▶ DIRECTIONS:
Which of the lines below contain the string "hand"? Pull each one out of the data.

- Opening Delimiter -

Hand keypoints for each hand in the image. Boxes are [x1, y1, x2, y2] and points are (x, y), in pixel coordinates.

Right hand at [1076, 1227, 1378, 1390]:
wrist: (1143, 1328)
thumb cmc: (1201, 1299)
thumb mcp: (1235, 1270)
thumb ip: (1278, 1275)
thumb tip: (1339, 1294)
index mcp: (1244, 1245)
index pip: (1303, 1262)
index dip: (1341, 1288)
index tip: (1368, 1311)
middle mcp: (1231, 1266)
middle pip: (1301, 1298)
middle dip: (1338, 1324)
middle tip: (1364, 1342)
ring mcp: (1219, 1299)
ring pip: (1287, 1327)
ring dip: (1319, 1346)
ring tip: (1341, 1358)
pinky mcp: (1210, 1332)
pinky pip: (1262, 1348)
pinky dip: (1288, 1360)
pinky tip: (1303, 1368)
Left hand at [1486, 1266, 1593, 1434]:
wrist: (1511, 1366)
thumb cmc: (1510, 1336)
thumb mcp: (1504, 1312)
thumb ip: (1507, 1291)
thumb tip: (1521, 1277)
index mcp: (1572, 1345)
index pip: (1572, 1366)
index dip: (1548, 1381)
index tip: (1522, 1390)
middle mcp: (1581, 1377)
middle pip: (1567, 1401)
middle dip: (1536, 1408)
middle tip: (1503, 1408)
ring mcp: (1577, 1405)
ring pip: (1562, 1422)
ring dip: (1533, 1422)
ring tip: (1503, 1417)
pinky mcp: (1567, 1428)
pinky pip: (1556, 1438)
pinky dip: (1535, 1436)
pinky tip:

- Closing Delimiter -

▶ EXERCISE SOLUTION:
Hand keypoints for each hand in the image. Boxes are [x1, y1, x2, y2] and points are (x, y), in pixel coordinates.
Right hand at [1076, 1227, 1378, 1390]:
Left hand at [1486, 1266, 1593, 1434]:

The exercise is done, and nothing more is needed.